Latest Microsoft-Ireland Case Ruling Affirms U.S. Warrants Do Not Reach Data Stored Outside the U.S.

The Second Circuit Court of Appeals today denied the U.S. government’s petition for a rehearing in the Microsoft-Ireland case, effectively sending resolution of the issue of the scope of U.S. warrants to the Supreme Court, Congress, or both.  The appellate court, on a 4-4 vote, left in place the decision of a 3-judge panel, which found that U.S. warrants cannot compel Microsoft to disclose communications it stores in Ireland.

The Center for Democracy & Technology (CDT), which filed a brief in Microsoft’s favor and has written extensively about the case, welcomes the decision.

“The opposite ruling could have resulted in chaos and a privacy disaster.

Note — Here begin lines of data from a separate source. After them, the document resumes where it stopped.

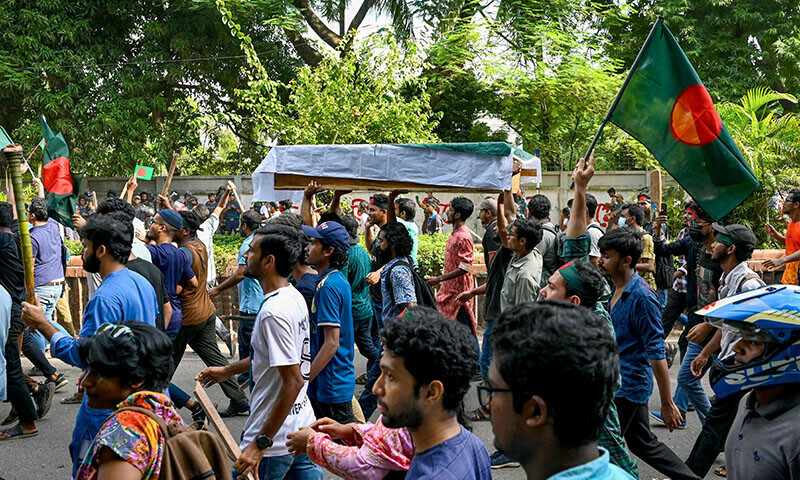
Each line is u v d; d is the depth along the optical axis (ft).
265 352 10.86
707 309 8.83
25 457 18.21
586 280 11.51
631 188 67.51
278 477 10.91
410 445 8.30
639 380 13.98
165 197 25.70
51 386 21.08
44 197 24.58
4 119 68.13
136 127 66.64
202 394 10.94
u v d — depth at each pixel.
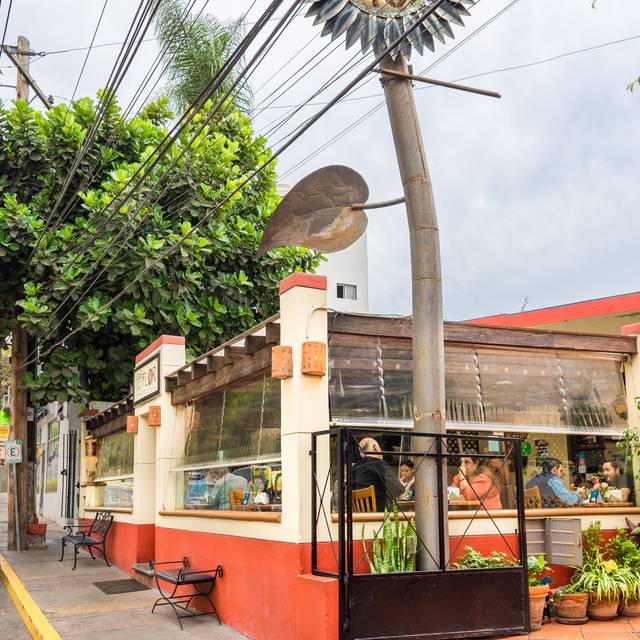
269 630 7.60
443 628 6.78
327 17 7.82
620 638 7.08
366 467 7.74
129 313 15.29
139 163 16.03
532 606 7.48
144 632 8.60
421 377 7.66
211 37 16.95
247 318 17.20
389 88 8.09
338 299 27.88
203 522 9.70
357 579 6.56
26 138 16.34
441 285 7.89
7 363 39.69
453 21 8.11
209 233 16.67
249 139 18.27
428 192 7.96
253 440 8.72
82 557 16.30
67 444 24.34
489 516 7.97
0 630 9.54
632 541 8.81
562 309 16.84
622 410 9.43
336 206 8.27
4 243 15.29
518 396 8.87
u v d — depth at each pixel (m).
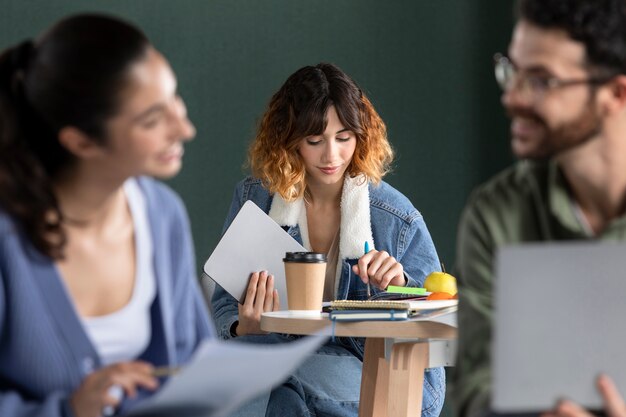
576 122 1.62
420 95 5.52
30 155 1.77
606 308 1.55
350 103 3.44
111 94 1.72
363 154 3.50
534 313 1.55
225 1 5.28
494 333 1.55
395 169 5.51
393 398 2.84
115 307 1.89
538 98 1.62
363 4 5.43
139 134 1.75
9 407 1.72
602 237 1.68
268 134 3.52
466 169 5.57
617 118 1.63
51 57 1.74
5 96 1.77
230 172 5.30
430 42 5.52
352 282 3.46
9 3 5.03
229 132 5.29
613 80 1.61
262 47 5.32
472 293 1.79
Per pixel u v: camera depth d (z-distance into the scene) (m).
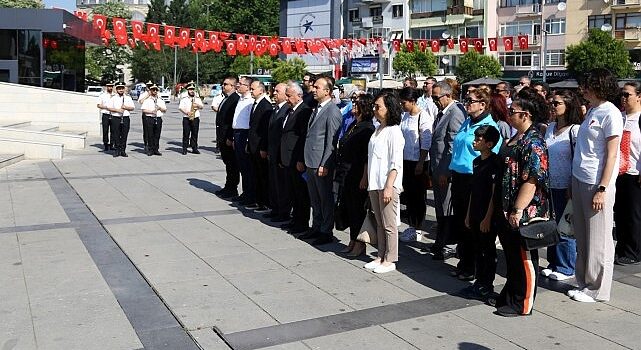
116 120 15.72
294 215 7.93
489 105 6.15
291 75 49.81
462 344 4.56
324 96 7.29
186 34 17.22
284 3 64.56
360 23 57.91
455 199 6.15
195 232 7.93
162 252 6.96
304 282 5.98
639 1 42.78
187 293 5.59
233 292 5.64
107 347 4.44
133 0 104.50
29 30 24.66
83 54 29.36
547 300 5.62
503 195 5.17
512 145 5.24
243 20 70.50
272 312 5.16
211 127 26.72
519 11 48.66
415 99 7.63
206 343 4.53
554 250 6.36
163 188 11.18
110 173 12.95
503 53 49.09
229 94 10.20
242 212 9.20
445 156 6.71
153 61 68.75
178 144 19.22
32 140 16.58
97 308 5.21
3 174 12.70
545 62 43.09
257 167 9.19
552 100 6.41
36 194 10.44
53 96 22.31
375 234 6.61
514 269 5.21
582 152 5.61
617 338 4.71
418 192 7.66
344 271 6.38
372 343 4.56
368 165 6.39
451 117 6.68
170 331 4.75
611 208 5.52
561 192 6.23
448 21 52.16
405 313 5.20
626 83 6.89
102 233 7.81
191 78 71.56
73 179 12.09
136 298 5.47
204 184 11.73
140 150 17.42
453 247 7.23
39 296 5.48
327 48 22.06
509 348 4.51
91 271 6.23
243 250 7.11
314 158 7.32
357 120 7.00
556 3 46.81
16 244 7.23
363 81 39.47
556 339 4.68
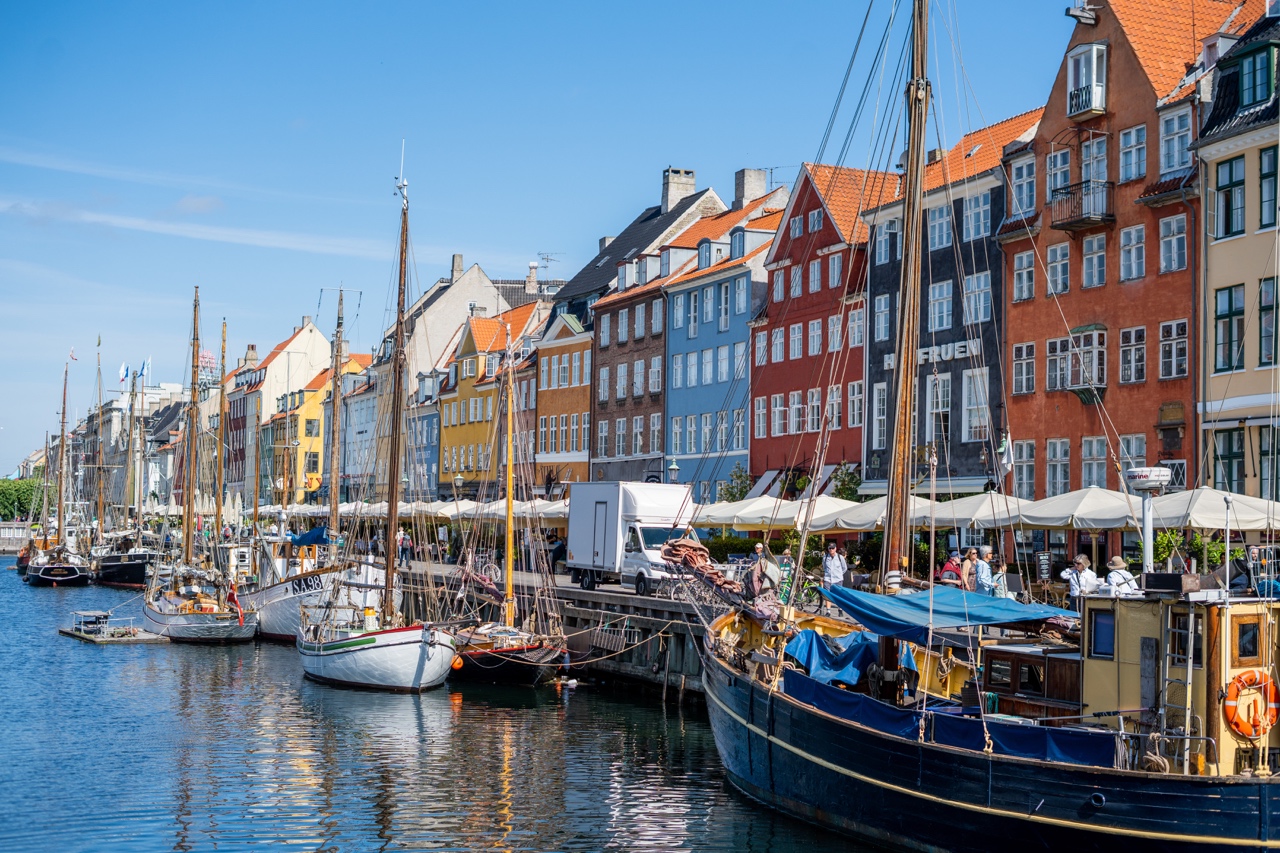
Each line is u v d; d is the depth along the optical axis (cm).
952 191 4716
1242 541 3130
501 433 8631
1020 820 1723
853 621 2808
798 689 2211
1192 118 3750
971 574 2997
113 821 2278
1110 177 4050
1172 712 1655
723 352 6488
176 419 15462
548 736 3055
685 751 2867
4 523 17738
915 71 2464
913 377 2412
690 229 7538
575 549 4741
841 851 1991
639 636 3925
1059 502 3092
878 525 3581
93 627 5522
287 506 8000
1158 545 3080
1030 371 4334
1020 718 1869
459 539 6344
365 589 4572
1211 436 3494
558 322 8144
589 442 7788
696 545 2609
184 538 6378
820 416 5612
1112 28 4075
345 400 10850
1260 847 1557
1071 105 4150
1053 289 4219
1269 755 1661
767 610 2409
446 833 2188
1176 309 3781
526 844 2114
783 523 4034
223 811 2344
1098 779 1645
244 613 5159
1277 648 1658
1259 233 3481
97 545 10062
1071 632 2008
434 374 9925
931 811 1847
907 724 1923
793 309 5856
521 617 4494
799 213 5853
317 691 3809
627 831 2170
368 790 2495
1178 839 1590
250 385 13738
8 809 2356
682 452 6812
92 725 3228
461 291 10419
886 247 5147
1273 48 3481
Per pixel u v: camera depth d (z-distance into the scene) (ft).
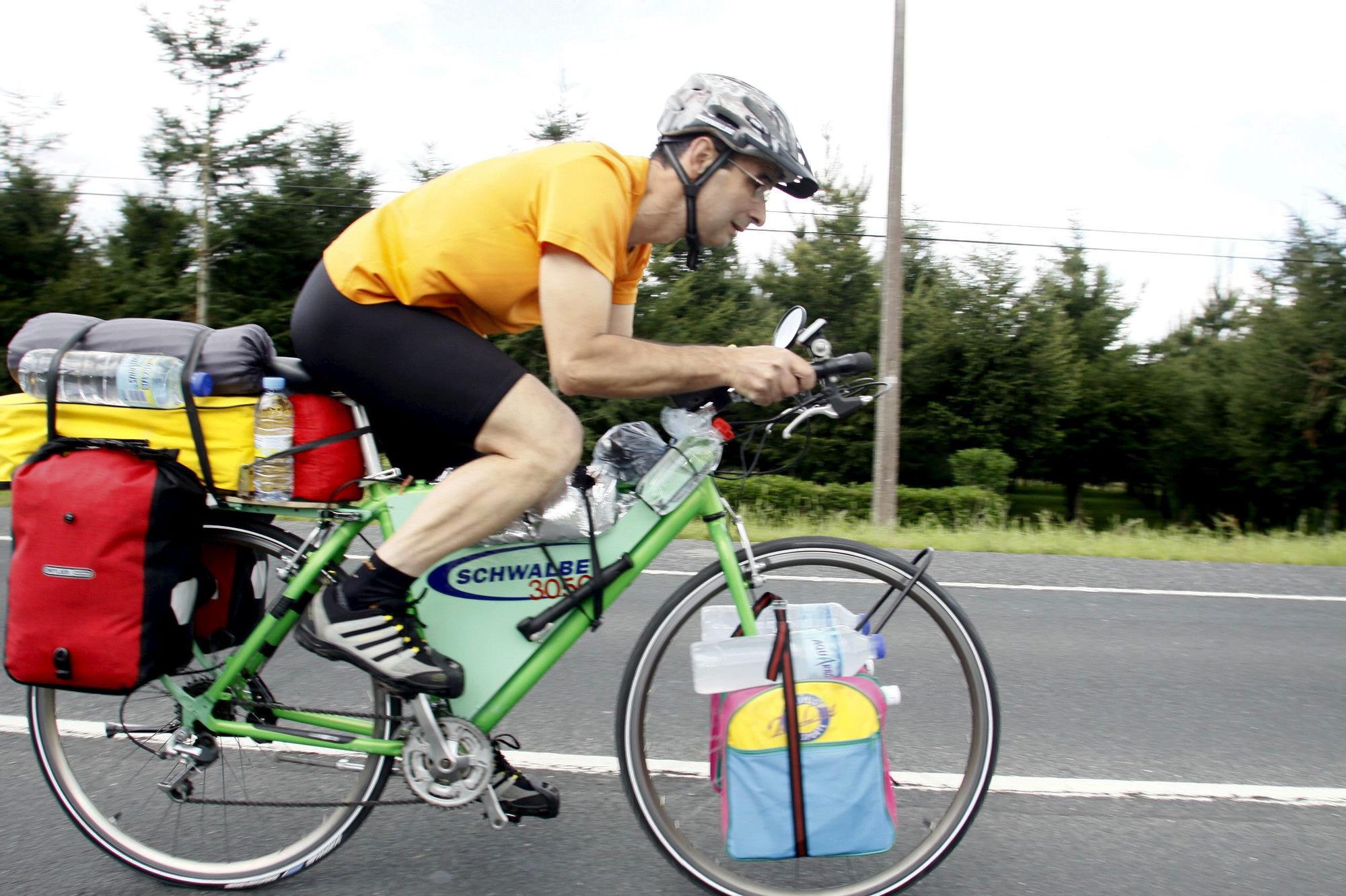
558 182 6.27
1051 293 83.25
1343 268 78.02
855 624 7.41
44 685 6.62
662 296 69.15
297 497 6.93
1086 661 14.16
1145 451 98.63
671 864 7.32
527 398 6.45
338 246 6.76
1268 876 7.95
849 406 6.75
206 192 70.33
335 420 7.03
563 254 6.20
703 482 7.25
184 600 6.81
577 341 6.23
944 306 81.61
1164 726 11.51
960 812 7.43
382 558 6.69
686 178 6.55
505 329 7.23
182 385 6.71
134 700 7.84
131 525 6.46
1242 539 29.17
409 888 7.48
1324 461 82.64
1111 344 98.12
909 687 10.87
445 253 6.34
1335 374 79.05
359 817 7.55
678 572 18.65
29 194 67.36
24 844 8.04
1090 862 8.13
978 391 81.97
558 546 7.17
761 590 7.36
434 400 6.47
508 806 7.38
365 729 7.35
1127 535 30.48
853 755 7.00
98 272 67.62
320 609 6.80
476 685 7.16
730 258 72.74
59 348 6.81
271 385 6.78
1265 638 15.80
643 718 7.30
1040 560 22.62
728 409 7.28
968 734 10.02
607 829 8.45
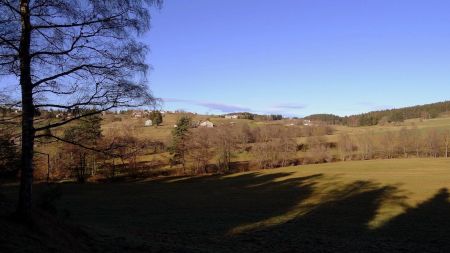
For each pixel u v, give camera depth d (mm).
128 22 12859
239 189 67750
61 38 12672
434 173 87375
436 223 29906
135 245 15156
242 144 121125
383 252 18734
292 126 162125
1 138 13539
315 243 20453
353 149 135625
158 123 152250
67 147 68250
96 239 14820
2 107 12766
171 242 18156
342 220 31797
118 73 12914
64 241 12602
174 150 105312
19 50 12172
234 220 31516
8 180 52344
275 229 26141
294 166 111938
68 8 12266
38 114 13547
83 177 81812
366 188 63531
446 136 140625
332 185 69000
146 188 71750
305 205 44656
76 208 43188
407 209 39562
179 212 39031
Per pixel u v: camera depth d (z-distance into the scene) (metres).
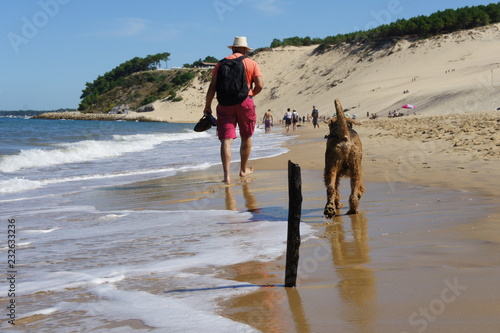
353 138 5.77
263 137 27.44
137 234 5.04
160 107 147.38
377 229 4.73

Providers would have been subject to conflicting obligations to an even greater extent than is the case today, and users’ communications privacy could become, over time, subject to the whims of not just the U.S. government, but also other countries seeking their data,” said Greg Nojeim, Director of the CDT Freedom, Security & Technology Project.

The government had argued that the full court should rehear the case because the panel decision had effectively put significant amounts of data held by large communications service providers, such as Google and Yahoo, out of its reach.  The court, however, insisted that the law, and prior court decisions, compelled the panel’s determination.

“This is definitely not the end of the story,” Nojeim added.  “The government will appeal this decision to Supreme Court or it will ask Congress to re-write the law, or it will do both.”

If Congress acts, any reform should include an update to the Electronic Communications Privacy Act to warrant for electronic communications content.